→ EXERCISE PROMPT: Below are the entries. Quote them word for word, beginning at the line that contains "collector number: IIII4*" and stopping after the line that contains "genus: Rapanea".

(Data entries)
════════════════════

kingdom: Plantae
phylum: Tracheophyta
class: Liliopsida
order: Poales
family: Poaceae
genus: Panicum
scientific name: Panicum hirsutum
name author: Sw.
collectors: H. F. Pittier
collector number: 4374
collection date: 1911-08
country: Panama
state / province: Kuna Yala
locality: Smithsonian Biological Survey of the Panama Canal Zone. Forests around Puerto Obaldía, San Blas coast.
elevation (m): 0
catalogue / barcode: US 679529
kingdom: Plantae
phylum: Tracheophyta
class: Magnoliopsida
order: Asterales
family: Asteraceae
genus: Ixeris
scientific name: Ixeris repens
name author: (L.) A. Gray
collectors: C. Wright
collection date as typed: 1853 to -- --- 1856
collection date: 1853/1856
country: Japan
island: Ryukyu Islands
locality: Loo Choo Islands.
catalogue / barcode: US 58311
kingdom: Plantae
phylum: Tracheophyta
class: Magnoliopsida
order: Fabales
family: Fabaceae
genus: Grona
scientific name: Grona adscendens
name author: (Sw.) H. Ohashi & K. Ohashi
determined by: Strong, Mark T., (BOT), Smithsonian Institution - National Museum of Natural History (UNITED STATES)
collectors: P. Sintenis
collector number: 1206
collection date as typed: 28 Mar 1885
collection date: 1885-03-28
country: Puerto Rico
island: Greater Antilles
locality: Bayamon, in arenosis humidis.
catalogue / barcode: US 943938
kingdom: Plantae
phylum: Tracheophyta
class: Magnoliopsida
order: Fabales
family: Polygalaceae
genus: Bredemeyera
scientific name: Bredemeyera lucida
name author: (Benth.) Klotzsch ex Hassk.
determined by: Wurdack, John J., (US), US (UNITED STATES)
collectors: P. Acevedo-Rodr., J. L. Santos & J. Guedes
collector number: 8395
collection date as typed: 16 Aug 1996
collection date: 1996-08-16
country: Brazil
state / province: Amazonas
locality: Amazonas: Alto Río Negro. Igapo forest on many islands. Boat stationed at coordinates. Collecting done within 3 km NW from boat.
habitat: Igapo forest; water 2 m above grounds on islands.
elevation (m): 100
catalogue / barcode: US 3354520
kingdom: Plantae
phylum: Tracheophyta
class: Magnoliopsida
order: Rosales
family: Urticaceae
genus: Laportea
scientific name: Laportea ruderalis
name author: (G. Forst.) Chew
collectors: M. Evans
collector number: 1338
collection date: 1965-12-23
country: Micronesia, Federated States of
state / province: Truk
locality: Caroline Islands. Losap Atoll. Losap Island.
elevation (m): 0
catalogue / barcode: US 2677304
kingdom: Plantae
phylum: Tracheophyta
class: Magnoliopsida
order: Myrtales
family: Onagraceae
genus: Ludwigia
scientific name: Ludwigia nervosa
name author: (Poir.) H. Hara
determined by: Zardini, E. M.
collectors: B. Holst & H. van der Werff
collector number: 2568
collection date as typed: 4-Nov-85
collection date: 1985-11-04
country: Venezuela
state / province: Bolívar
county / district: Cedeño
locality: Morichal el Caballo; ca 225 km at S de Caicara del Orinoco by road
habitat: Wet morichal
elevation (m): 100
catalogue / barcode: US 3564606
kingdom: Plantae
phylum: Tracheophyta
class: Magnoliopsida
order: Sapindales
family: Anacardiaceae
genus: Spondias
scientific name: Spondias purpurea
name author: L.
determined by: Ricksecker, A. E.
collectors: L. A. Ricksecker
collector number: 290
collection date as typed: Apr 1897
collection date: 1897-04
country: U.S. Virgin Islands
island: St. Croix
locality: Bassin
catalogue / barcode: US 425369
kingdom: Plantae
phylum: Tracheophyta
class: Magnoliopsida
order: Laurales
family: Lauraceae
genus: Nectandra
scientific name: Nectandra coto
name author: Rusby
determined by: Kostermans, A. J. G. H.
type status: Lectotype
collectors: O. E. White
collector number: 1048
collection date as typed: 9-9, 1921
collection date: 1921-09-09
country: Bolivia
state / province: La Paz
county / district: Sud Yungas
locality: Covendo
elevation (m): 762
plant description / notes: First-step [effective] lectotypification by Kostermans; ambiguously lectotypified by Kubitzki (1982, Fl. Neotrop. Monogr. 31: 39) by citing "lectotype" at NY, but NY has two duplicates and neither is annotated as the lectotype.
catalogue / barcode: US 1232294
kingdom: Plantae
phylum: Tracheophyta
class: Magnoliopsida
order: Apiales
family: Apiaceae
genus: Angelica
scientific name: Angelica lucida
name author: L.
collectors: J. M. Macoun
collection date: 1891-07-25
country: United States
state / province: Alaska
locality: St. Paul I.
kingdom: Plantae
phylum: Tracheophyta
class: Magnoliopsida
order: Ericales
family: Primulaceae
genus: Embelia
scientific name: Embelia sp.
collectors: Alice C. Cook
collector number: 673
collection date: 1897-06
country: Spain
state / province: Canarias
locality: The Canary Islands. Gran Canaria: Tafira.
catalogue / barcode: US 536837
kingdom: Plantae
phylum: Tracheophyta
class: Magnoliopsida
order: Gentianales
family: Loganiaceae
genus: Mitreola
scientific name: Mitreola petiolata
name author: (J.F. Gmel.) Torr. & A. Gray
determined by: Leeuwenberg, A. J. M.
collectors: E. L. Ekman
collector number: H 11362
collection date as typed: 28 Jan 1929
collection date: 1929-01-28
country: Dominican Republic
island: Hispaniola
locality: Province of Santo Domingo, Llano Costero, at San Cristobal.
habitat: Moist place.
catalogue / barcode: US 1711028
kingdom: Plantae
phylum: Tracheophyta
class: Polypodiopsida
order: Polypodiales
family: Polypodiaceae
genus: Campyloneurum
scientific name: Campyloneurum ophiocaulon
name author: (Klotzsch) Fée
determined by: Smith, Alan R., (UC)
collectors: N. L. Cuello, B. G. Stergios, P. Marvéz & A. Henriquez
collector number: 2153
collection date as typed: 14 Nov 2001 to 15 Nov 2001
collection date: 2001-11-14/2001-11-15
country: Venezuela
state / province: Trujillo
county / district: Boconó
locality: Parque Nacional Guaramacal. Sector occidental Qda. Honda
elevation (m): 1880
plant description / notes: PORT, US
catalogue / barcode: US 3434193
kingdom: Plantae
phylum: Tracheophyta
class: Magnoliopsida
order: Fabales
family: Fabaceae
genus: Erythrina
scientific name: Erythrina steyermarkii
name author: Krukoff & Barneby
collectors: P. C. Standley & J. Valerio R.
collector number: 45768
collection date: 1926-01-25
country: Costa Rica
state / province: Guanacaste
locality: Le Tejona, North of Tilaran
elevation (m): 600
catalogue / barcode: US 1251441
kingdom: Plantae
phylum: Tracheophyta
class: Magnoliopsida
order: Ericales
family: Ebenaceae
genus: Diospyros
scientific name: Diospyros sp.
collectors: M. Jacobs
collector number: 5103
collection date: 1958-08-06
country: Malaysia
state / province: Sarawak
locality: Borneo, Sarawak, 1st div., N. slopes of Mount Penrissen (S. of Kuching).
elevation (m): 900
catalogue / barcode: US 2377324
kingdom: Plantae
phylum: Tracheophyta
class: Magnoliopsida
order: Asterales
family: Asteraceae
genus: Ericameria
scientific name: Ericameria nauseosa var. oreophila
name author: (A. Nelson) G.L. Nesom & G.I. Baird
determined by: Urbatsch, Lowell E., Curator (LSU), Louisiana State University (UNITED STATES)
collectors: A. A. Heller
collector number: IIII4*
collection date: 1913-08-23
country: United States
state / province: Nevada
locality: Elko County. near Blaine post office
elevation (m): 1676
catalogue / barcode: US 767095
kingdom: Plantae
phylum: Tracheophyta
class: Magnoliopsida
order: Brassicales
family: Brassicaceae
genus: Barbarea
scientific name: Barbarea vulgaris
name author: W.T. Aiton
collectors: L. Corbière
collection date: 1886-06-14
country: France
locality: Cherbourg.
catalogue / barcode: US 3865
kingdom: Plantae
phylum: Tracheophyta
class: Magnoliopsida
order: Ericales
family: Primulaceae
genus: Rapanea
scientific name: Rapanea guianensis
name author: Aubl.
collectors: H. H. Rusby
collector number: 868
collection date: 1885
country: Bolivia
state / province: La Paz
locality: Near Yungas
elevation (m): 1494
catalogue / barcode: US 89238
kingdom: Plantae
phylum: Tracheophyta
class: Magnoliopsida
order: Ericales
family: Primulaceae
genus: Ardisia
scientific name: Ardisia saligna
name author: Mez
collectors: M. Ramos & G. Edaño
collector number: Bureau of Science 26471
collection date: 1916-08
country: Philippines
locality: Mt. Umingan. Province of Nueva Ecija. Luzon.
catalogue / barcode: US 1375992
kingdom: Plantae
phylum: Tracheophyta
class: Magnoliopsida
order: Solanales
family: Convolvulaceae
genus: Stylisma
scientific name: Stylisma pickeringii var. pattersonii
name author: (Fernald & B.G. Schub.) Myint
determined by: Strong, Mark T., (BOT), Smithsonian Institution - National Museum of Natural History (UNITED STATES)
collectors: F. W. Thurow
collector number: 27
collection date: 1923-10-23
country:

════════════════════

→ RESPONSE:
collector number: IIII4*
collection date: 1913-08-23
country: United States
state / province: Nevada
locality: Elko County. near Blaine post office
elevation (m): 1676
catalogue / barcode: US 767095
kingdom: Plantae
phylum: Tracheophyta
class: Magnoliopsida
order: Brassicales
family: Brassicaceae
genus: Barbarea
scientific name: Barbarea vulgaris
name author: W.T. Aiton
collectors: L. Corbière
collection date: 1886-06-14
country: France
locality: Cherbourg.
catalogue / barcode: US 3865
kingdom: Plantae
phylum: Tracheophyta
class: Magnoliopsida
order: Ericales
family: Primulaceae
genus: Rapanea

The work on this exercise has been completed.